Below are some records. Print exactly the lines between the one holding "région du sud de" and the one holding "Frouzins (31270)", inclusive, and nothing else.

─── EXERCISE DATA

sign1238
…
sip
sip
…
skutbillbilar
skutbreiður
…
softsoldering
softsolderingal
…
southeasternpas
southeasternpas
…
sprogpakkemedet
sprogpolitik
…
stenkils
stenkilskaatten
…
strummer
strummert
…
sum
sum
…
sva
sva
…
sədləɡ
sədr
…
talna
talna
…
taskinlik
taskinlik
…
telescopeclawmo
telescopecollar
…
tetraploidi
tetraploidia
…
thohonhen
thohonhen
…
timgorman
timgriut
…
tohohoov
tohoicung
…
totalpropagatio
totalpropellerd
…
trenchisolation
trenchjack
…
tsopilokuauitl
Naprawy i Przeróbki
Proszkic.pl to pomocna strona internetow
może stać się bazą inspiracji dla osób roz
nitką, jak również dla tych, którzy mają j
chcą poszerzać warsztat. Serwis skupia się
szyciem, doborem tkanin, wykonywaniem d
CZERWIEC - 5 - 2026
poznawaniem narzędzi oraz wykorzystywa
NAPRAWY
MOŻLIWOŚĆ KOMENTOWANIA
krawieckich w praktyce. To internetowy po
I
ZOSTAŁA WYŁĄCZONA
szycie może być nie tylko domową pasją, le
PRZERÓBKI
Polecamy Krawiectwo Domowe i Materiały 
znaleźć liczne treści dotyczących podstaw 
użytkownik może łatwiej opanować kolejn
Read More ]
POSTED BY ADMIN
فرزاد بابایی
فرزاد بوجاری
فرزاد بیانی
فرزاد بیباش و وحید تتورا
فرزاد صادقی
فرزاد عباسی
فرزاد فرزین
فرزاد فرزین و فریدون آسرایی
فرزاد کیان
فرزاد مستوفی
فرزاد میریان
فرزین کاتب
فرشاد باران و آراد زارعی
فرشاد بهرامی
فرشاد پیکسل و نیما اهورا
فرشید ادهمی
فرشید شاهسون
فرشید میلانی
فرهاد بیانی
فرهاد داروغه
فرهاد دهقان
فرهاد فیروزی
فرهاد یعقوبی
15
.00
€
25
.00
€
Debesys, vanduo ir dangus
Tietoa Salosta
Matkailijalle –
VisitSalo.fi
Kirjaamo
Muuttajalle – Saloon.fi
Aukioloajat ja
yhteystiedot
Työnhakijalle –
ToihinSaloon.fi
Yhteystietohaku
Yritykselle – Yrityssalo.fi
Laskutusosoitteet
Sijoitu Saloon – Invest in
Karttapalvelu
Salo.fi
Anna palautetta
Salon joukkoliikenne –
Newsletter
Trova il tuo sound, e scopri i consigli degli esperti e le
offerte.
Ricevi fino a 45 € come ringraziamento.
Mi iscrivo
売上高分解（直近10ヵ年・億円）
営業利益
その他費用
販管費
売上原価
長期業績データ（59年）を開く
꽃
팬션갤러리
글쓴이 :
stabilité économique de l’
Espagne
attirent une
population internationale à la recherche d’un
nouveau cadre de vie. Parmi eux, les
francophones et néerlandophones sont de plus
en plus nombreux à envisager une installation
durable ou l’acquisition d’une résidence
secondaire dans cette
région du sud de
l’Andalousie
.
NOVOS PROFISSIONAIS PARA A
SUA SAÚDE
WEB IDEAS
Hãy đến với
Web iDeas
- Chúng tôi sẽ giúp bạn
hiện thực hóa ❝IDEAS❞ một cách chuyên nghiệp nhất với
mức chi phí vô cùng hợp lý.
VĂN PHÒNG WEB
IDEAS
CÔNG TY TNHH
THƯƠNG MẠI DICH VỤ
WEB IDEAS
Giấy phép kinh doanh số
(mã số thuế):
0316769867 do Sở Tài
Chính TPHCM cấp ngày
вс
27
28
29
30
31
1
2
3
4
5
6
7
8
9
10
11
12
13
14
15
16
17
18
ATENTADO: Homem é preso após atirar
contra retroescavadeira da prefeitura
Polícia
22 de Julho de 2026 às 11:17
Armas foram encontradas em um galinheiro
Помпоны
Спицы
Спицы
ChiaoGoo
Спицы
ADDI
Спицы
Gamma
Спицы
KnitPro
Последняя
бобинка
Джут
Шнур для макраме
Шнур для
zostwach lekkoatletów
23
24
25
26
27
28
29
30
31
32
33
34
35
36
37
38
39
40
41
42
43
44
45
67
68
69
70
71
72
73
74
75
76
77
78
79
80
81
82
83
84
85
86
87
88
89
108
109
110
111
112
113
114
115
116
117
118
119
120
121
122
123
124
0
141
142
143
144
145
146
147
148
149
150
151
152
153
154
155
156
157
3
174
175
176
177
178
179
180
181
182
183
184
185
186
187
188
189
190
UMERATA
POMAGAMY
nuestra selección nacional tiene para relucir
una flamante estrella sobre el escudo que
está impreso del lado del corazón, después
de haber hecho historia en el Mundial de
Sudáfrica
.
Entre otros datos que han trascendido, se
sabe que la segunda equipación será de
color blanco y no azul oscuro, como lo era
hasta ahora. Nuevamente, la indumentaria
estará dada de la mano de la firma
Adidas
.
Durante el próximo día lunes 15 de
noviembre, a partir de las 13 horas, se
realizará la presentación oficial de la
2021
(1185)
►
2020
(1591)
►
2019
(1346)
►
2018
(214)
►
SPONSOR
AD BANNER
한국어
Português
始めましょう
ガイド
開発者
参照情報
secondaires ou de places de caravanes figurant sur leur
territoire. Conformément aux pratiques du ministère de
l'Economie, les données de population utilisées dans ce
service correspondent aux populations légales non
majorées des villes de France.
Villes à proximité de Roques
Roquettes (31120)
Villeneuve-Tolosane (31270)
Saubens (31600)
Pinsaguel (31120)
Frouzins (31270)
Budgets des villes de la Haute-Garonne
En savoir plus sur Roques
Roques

──────

▸ **SOLUTION BELOW**:
région du sud de
l’Andalousie
.
NOVOS PROFISSIONAIS PARA A
SUA SAÚDE
WEB IDEAS
Hãy đến với
Web iDeas
- Chúng tôi sẽ giúp bạn
hiện thực hóa ❝IDEAS❞ một cách chuyên nghiệp nhất với
mức chi phí vô cùng hợp lý.
VĂN PHÒNG WEB
IDEAS
CÔNG TY TNHH
THƯƠNG MẠI DICH VỤ
WEB IDEAS
Giấy phép kinh doanh số
(mã số thuế):
0316769867 do Sở Tài
Chính TPHCM cấp ngày
вс
27
28
29
30
31
1
2
3
4
5
6
7
8
9
10
11
12
13
14
15
16
17
18
ATENTADO: Homem é preso após atirar
contra retroescavadeira da prefeitura
Polícia
22 de Julho de 2026 às 11:17
Armas foram encontradas em um galinheiro
Помпоны
Спицы
Спицы
ChiaoGoo
Спицы
ADDI
Спицы
Gamma
Спицы
KnitPro
Последняя
бобинка
Джут
Шнур для макраме
Шнур для
zostwach lekkoatletów
23
24
25
26
27
28
29
30
31
32
33
34
35
36
37
38
39
40
41
42
43
44
45
67
68
69
70
71
72
73
74
75
76
77
78
79
80
81
82
83
84
85
86
87
88
89
108
109
110
111
112
113
114
115
116
117
118
119
120
121
122
123
124
0
141
142
143
144
145
146
147
148
149
150
151
152
153
154
155
156
157
3
174
175
176
177
178
179
180
181
182
183
184
185
186
187
188
189
190
UMERATA
POMAGAMY
nuestra selección nacional tiene para relucir
una flamante estrella sobre el escudo que
está impreso del lado del corazón, después
de haber hecho historia en el Mundial de
Sudáfrica
.
Entre otros datos que han trascendido, se
sabe que la segunda equipación será de
color blanco y no azul oscuro, como lo era
hasta ahora. Nuevamente, la indumentaria
estará dada de la mano de la firma
Adidas
.
Durante el próximo día lunes 15 de
noviembre, a partir de las 13 horas, se
realizará la presentación oficial de la
2021
(1185)
►
2020
(1591)
►
2019
(1346)
►
2018
(214)
►
SPONSOR
AD BANNER
한국어
Português
始めましょう
ガイド
開発者
参照情報
secondaires ou de places de caravanes figurant sur leur
territoire. Conformément aux pratiques du ministère de
l'Economie, les données de population utilisées dans ce
service correspondent aux populations légales non
majorées des villes de France.
Villes à proximité de Roques
Roquettes (31120)
Villeneuve-Tolosane (31270)
Saubens (31600)
Pinsaguel (31120)
Frouzins (31270)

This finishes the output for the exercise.